Saved data entries:
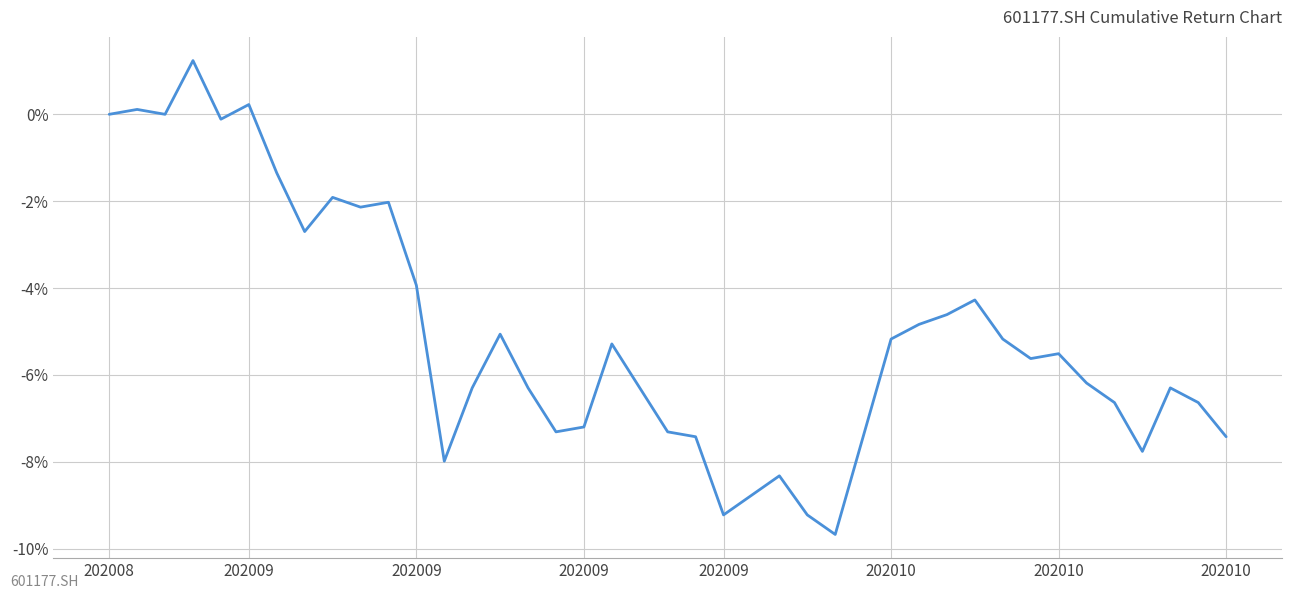

What is the maximum value shown in the chart?

1.2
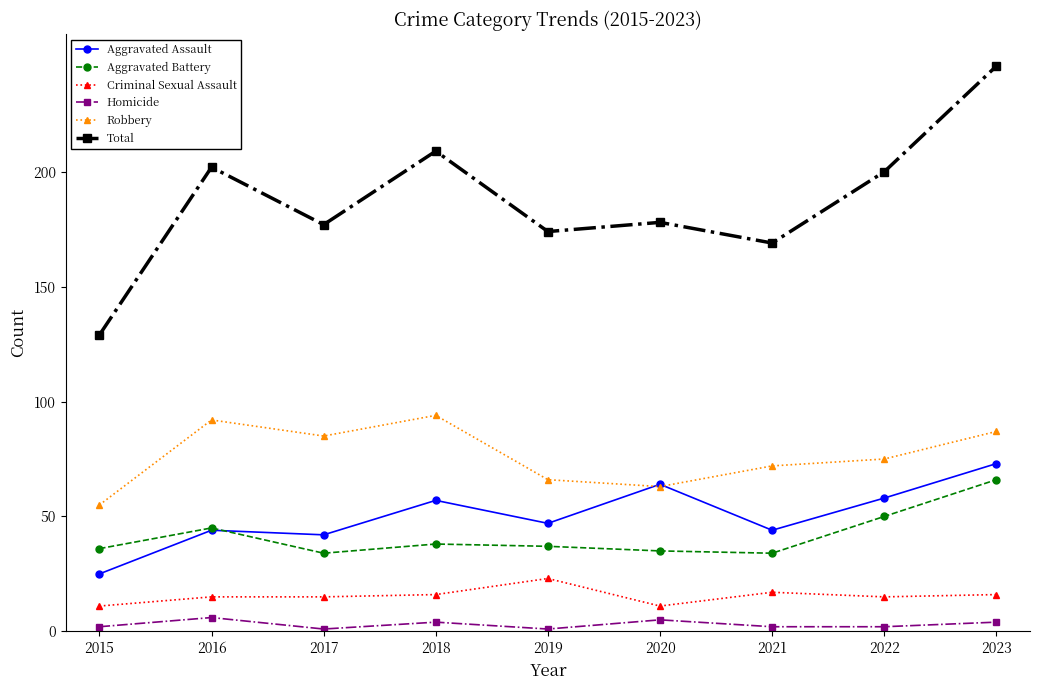

True or false: Homicide has more than 0 interior local peaks.

True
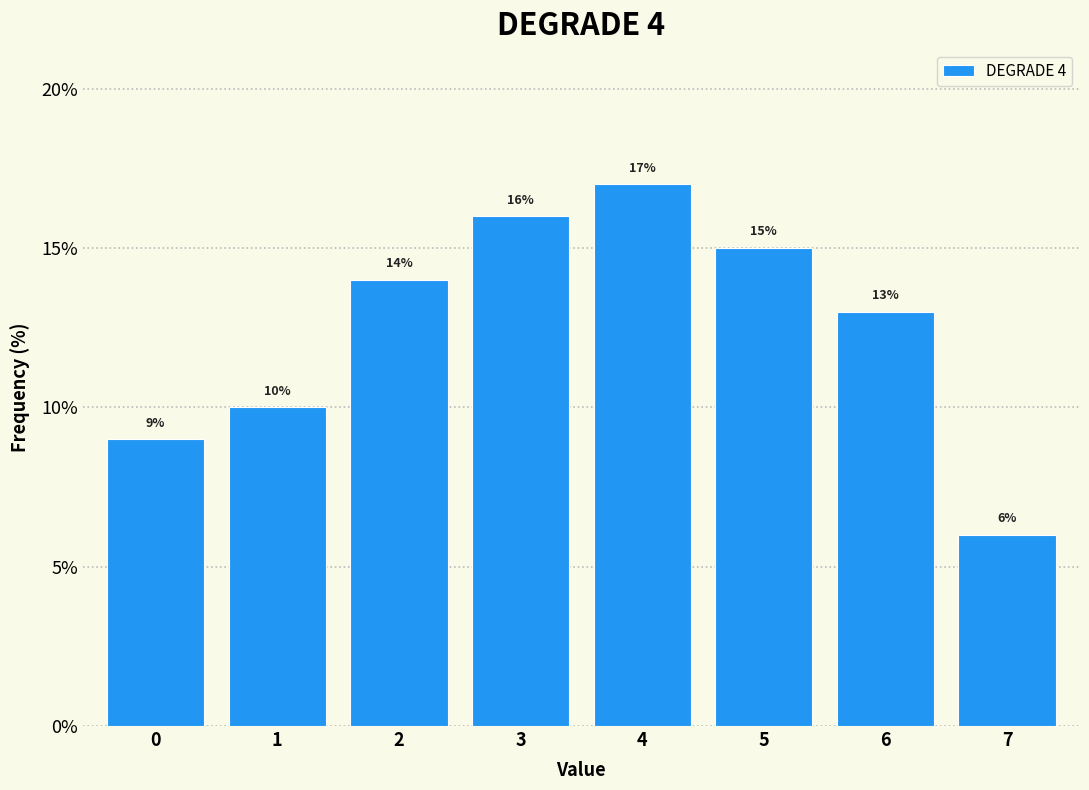

Reading left to right, extract all data points from this chart.

0=9.0	1=10.0	2=14.0	3=16.0	4=17.0	5=15.0	6=13.0	7=6.0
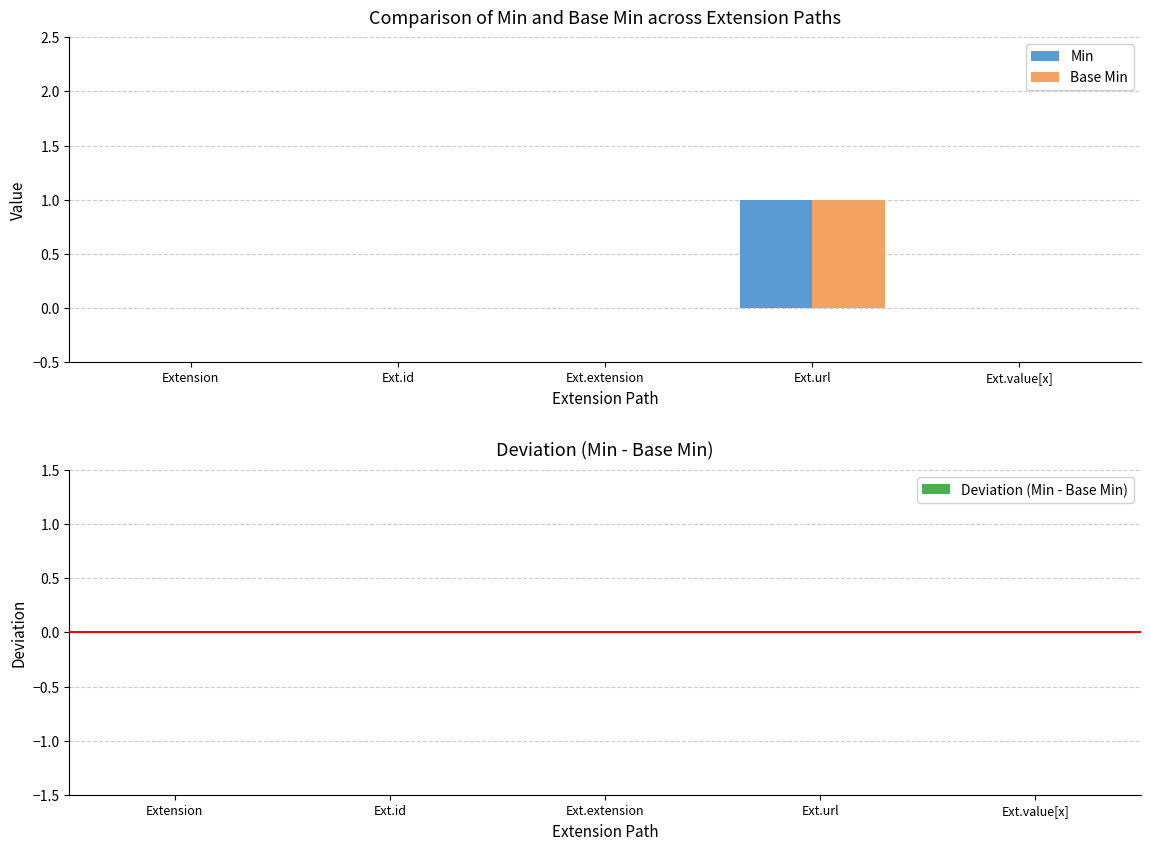

True or false: Base Min has a value of 0 at Ext.value[x].

True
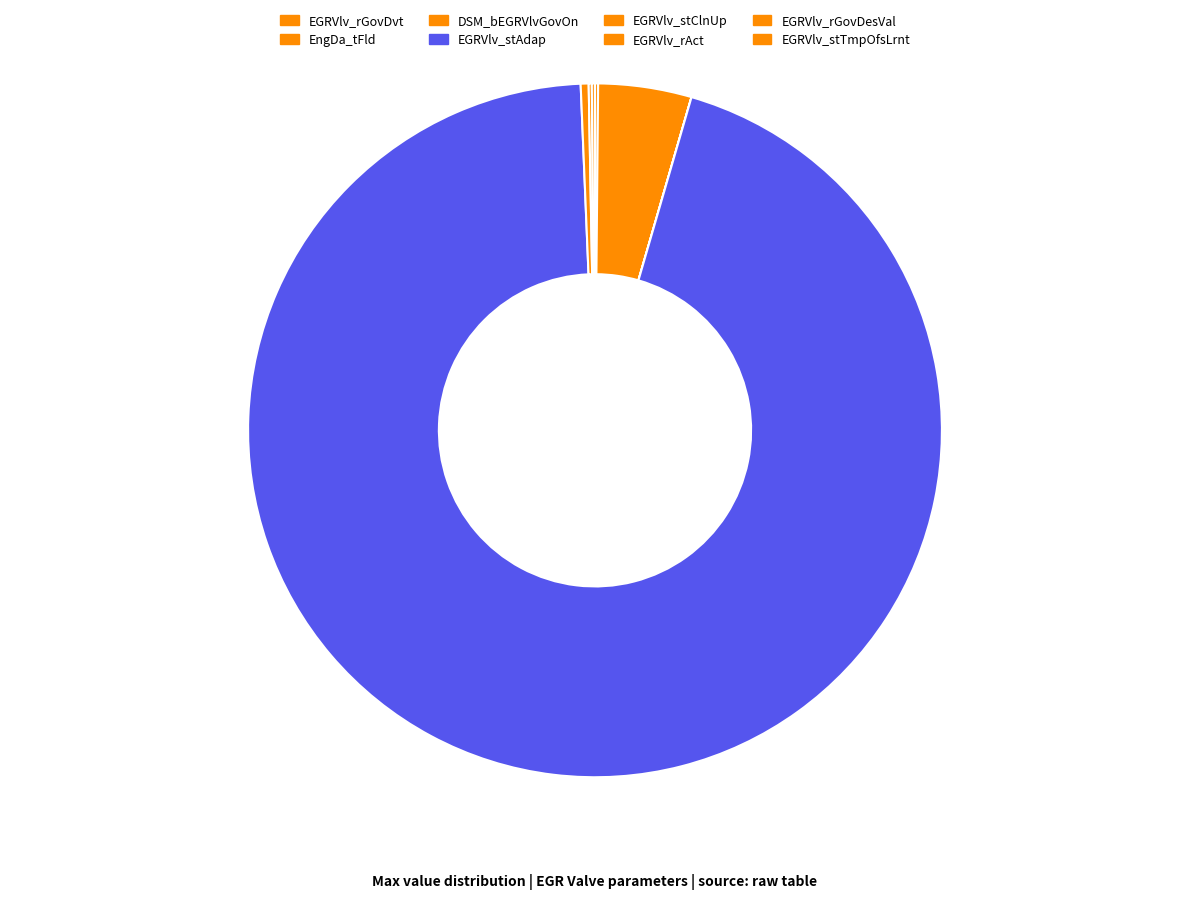

Count the number of slices in the pie.

8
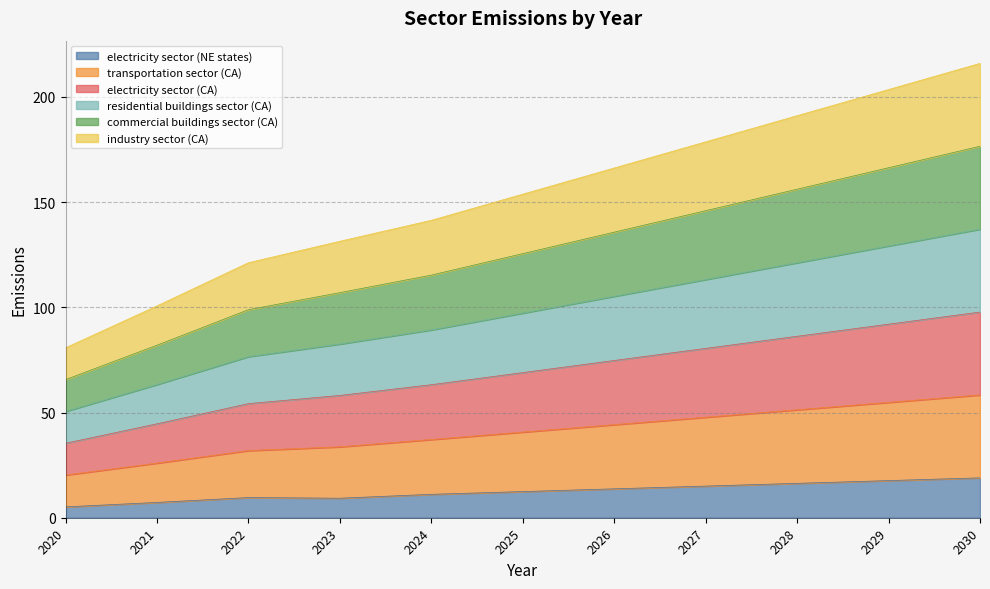

The value of electricity sector (NE states) at 2028 is 16.3. True or false?

True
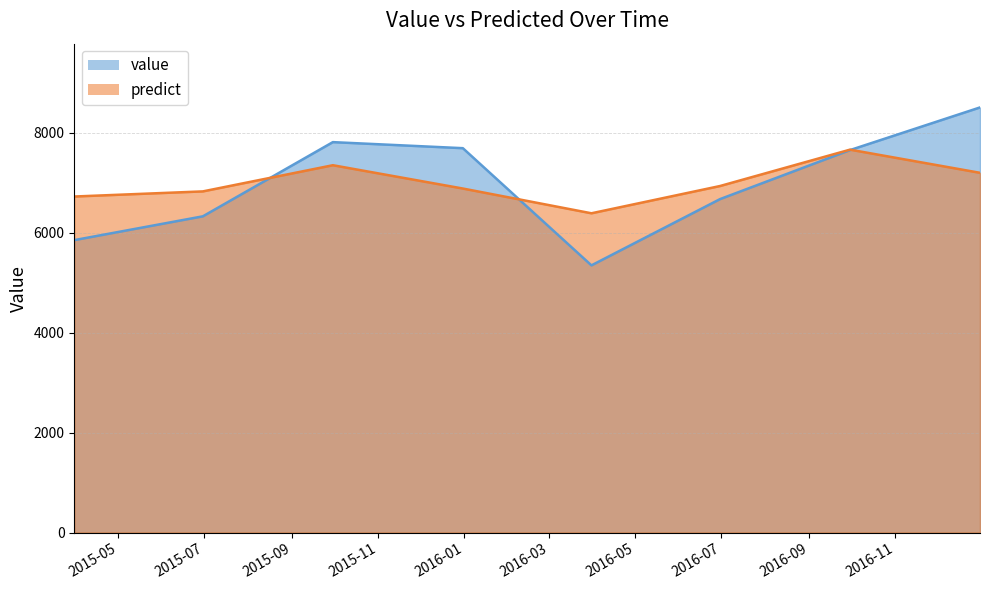

Which series changed the most between 2015-06-30 and 2016-06-30?

value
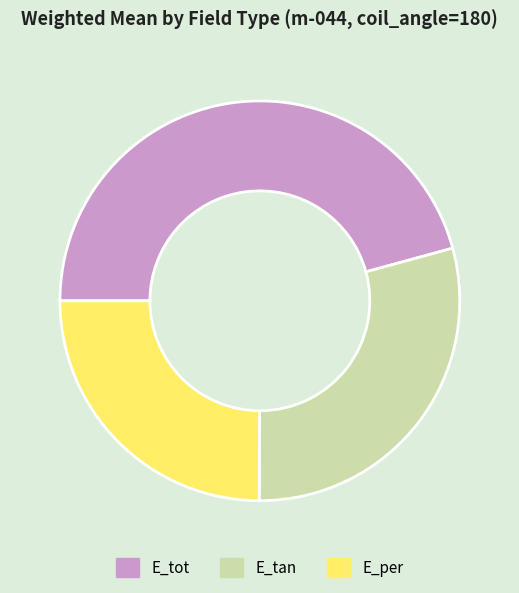

Rank the categories by value from highest to lowest.

E_tot, E_tan, E_per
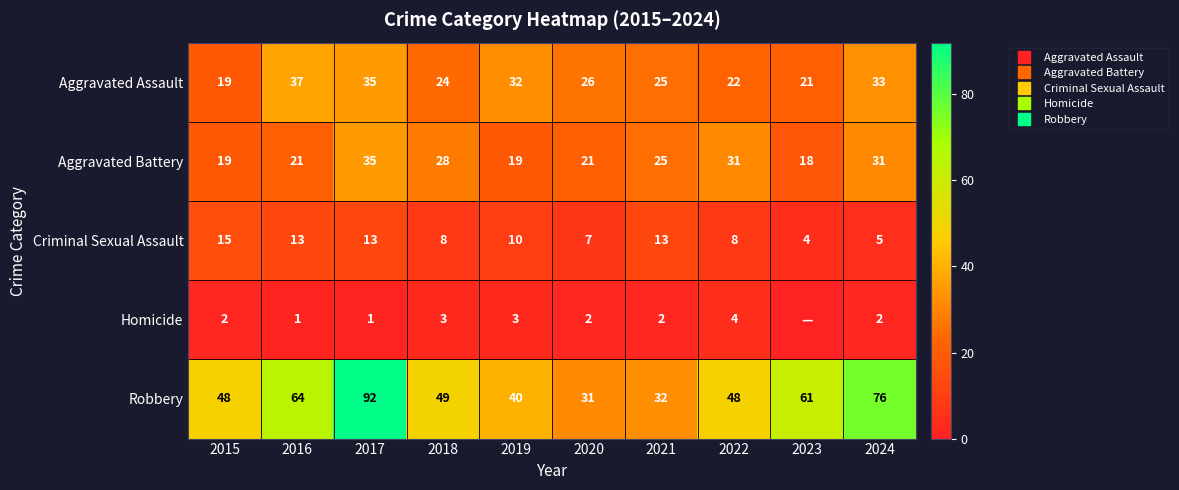

What is the lowest value of the Criminal Sexual Assault series?

4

● **What is expected**:
Copy out every line of the records above word for word, leaving out the pictures.

● **Answer space**:
What is the maximum value shown in the chart?

1.2

True or false: Homicide has more than 0 interior local peaks.

True

Reading left to right, extract all data points from this chart.

0=9.0	1=10.0	2=14.0	3=16.0	4=17.0	5=15.0	6=13.0	7=6.0

True or false: Base Min has a value of 0 at Ext.value[x].

True

Count the number of slices in the pie.

8

The value of electricity sector (NE states) at 2028 is 16.3. True or false?

True

Which series changed the most between 2015-06-30 and 2016-06-30?

value

Rank the categories by value from highest to lowest.

E_tot, E_tan, E_per

What is the lowest value of the Criminal Sexual Assault series?

4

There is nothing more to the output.